# PROBLEM:
Edit the rows from the start through the line containing "elevation (m): 70", replacing every "locality" with "site" and changing nothing else; give back only those lines.

-------- DATA FOR THE TASK

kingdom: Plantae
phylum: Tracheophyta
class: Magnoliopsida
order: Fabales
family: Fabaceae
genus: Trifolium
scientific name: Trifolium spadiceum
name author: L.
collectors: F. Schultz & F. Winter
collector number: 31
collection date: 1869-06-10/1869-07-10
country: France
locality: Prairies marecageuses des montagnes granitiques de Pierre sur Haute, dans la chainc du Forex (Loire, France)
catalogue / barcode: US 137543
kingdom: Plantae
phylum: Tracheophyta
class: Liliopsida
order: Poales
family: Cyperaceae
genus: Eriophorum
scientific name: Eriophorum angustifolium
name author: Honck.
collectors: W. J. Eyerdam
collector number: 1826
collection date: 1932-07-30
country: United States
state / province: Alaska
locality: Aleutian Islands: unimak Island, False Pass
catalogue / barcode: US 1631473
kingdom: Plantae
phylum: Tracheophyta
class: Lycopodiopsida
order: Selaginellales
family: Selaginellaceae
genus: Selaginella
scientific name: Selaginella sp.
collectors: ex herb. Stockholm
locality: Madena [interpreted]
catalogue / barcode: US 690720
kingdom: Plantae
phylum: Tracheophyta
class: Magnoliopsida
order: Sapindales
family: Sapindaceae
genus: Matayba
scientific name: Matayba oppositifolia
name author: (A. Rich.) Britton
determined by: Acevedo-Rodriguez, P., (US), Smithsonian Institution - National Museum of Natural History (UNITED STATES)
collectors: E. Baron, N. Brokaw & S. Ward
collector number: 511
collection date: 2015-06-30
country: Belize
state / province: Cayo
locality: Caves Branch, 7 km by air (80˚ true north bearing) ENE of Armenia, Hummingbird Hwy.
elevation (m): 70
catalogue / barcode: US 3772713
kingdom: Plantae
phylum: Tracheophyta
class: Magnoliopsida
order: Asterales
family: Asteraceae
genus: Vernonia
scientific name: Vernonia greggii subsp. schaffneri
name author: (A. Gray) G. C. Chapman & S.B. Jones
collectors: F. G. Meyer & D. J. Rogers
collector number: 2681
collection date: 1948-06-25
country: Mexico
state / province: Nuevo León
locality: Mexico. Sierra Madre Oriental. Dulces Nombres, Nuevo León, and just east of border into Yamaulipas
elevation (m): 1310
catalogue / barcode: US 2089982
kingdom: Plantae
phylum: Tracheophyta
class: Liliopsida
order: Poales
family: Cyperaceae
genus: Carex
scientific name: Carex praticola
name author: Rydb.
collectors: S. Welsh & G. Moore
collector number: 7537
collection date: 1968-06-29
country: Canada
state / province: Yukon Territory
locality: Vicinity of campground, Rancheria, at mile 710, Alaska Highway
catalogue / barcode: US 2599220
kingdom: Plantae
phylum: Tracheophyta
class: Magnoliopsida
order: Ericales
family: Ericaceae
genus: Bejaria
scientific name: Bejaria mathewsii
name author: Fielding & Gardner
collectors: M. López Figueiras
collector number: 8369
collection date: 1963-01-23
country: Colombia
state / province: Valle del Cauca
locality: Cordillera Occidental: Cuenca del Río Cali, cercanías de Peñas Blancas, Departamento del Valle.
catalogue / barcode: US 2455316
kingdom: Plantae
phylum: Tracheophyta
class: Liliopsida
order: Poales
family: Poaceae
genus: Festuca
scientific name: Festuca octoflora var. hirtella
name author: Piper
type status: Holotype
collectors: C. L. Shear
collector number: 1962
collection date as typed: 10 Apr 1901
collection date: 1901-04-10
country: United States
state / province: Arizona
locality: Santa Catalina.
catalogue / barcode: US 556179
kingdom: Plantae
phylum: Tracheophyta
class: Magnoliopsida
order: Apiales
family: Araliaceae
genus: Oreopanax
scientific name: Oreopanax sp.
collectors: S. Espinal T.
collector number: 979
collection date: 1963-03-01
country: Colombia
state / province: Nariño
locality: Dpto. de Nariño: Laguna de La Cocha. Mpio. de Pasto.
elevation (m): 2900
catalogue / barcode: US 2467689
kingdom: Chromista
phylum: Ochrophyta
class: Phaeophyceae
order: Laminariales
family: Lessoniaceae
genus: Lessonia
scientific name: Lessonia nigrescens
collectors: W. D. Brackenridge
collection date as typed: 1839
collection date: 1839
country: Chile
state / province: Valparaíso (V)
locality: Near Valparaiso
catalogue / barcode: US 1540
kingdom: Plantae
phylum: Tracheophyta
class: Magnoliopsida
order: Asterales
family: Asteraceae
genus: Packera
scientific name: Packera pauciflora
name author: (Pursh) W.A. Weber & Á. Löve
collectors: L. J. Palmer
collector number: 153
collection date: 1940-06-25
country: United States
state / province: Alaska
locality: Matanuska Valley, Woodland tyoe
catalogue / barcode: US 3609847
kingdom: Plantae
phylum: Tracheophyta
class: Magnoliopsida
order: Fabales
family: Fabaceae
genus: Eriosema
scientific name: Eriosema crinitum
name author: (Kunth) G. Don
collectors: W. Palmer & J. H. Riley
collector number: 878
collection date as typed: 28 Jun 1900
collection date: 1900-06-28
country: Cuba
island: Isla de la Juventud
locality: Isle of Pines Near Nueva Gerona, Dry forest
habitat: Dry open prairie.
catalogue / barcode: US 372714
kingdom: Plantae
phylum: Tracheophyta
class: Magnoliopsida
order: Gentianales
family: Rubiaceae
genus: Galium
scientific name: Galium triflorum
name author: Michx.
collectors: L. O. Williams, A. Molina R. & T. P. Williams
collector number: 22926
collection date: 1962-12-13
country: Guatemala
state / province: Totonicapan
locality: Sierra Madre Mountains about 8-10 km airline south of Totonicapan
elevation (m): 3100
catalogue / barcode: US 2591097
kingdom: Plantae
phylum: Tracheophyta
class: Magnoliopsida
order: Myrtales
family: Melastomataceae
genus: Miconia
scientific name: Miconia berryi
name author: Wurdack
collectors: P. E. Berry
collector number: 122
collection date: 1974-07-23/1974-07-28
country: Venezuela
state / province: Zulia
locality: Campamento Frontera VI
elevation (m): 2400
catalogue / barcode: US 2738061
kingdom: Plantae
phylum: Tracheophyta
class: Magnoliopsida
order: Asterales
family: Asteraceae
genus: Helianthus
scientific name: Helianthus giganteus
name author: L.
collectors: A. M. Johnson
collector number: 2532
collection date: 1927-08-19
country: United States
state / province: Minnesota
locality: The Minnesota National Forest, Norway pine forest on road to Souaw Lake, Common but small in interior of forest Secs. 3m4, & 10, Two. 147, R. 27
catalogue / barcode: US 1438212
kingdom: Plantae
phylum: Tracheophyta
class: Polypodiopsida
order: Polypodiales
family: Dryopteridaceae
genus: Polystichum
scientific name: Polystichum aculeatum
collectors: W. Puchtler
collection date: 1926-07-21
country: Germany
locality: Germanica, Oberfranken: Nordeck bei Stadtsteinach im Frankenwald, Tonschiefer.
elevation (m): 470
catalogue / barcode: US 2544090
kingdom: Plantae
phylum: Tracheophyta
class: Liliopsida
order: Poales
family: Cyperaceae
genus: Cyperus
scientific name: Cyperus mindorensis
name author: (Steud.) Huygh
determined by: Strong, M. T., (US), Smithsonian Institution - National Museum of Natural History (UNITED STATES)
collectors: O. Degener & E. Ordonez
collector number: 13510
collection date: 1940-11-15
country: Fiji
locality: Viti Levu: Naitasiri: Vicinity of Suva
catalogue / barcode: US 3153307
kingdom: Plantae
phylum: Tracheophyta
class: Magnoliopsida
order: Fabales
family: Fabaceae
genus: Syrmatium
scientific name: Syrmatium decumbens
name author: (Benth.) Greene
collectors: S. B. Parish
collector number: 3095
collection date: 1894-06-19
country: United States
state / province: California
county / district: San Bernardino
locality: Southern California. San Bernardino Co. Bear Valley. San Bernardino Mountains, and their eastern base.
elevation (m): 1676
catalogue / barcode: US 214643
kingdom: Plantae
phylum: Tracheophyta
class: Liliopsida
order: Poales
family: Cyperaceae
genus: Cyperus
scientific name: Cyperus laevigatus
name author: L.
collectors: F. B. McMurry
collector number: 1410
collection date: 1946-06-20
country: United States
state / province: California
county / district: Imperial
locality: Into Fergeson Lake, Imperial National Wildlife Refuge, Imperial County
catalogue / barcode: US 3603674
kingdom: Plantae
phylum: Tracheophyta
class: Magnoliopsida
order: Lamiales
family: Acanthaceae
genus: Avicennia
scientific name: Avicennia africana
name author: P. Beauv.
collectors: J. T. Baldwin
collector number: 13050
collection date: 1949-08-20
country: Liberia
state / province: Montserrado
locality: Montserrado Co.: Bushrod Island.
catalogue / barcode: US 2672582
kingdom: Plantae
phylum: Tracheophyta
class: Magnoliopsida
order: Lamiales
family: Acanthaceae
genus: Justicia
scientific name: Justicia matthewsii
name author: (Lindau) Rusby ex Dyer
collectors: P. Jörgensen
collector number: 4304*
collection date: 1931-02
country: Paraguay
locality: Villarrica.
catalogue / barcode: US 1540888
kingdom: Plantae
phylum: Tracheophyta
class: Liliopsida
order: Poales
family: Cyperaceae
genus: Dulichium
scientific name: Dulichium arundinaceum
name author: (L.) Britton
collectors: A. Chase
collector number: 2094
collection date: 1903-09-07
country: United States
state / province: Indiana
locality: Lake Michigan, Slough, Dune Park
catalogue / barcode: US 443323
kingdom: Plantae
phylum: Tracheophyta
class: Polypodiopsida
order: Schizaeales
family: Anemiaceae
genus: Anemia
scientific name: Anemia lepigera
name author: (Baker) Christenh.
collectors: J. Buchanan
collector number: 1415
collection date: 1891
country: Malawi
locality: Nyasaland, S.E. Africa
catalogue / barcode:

----------------

# EXPECTED ANSWER:
kingdom: Plantae
phylum: Tracheophyta
class: Magnoliopsida
order: Fabales
family: Fabaceae
genus: Trifolium
scientific name: Trifolium spadiceum
name author: L.
collectors: F. Schultz & F. Winter
collector number: 31
collection date: 1869-06-10/1869-07-10
country: France
site: Prairies marecageuses des montagnes granitiques de Pierre sur Haute, dans la chainc du Forex (Loire, France)
catalogue / barcode: US 137543
kingdom: Plantae
phylum: Tracheophyta
class: Liliopsida
order: Poales
family: Cyperaceae
genus: Eriophorum
scientific name: Eriophorum angustifolium
name author: Honck.
collectors: W. J. Eyerdam
collector number: 1826
collection date: 1932-07-30
country: United States
state / province: Alaska
site: Aleutian Islands: unimak Island, False Pass
catalogue / barcode: US 1631473
kingdom: Plantae
phylum: Tracheophyta
class: Lycopodiopsida
order: Selaginellales
family: Selaginellaceae
genus: Selaginella
scientific name: Selaginella sp.
collectors: ex herb. Stockholm
site: Madena [interpreted]
catalogue / barcode: US 690720
kingdom: Plantae
phylum: Tracheophyta
class: Magnoliopsida
order: Sapindales
family: Sapindaceae
genus: Matayba
scientific name: Matayba oppositifolia
name author: (A. Rich.) Britton
determined by: Acevedo-Rodriguez, P., (US), Smithsonian Institution - National Museum of Natural History (UNITED STATES)
collectors: E. Baron, N. Brokaw & S. Ward
collector number: 511
collection date: 2015-06-30
country: Belize
state / province: Cayo
site: Caves Branch, 7 km by air (80˚ true north bearing) ENE of Armenia, Hummingbird Hwy.
elevation (m): 70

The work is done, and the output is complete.